La loi prohibe toute forme de discrimination basée sur l’appartenance syndicale afin de garantir la liberté syndicale.
L’article L. 2141-5 du Code du travail rappelle le principe de neutralité : l’exercice d’une activité syndicale ne peut justifier ni une sanction, ni une mesure défavorable, ni influencer l’évaluation ou l’évolution de carrière.
En application de ces dispositions, il est interdit de prendre en considération l’exercice d’une activité syndicale dans l’évaluation du salarié sauf accord collectif visant à en assurer la neutralité ou à le valoriser.
Ainsi, l’évaluation ne peut se fonder que sur des données d’ordre professionnel telles que la réalisation des objectifs correspondant au poste occupé.
Et parallèlement, il y a discrimination si le salarié exerçant des mandats ne bénéficie pas d’entretiens annuels d’évaluation affectant alors ses chances de promotion.
Rappel : l’entretien d’évaluation vise à apprécier les compétences du salarié. Ses modalités d’organisation sont définies par accord collectif (ou à défaut par l’employeur). Cet entretien est en principe réalisé annuellement et donne lieu à l’établissement d’un compte-rendu. Il peut être utilisé pour apprécier l’opportunité d’une augmentation ou d’une promotion par exemple.

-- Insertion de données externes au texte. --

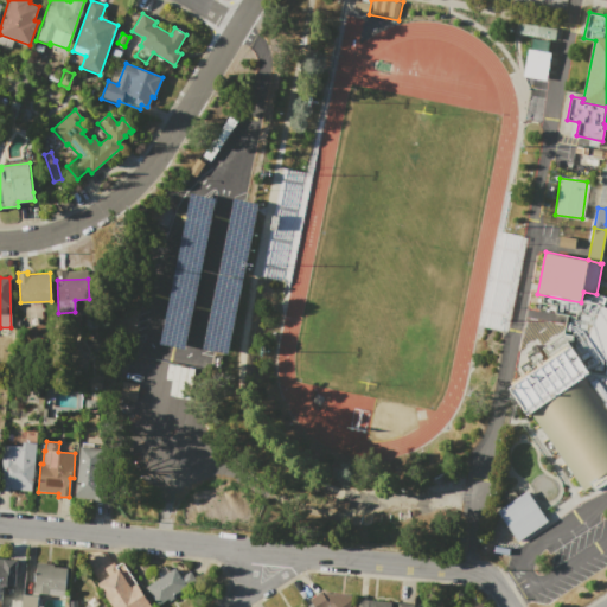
[(0,475),(2,445),(21,446),(23,442),(37,443),(32,492),(18,491),(18,490),(10,489),(8,492),(0,491),(0,475)]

Ainsi, comme ces deux principes s’articulent-ils, notamment lorsque le salarié concerné exerce son activité syndicale sur l’entièreté de son temps de travail ?
Activité syndicale : l’absence d’évaluation peut être légitime
L’article L. 1134-1 du Code du travail établit un régime probatoire : il appartient au salarié de présenter des éléments laissant supposer l’existence d’une discrimination, à charge pour l’employeur de démontrer que sa décision repose sur des éléments objectifs étrangers à toute discrimination.
Pour justifier que l’absence d’évaluation d’un salarié est étrangère à toute discrimination, l’employeur doit pouvoir démontrer que la non-évaluation d’un salarié investi d’un mandat représentatif, n’a entraîné aucun préjudice dans sa carrière et qu’elle repose sur une base factuelle.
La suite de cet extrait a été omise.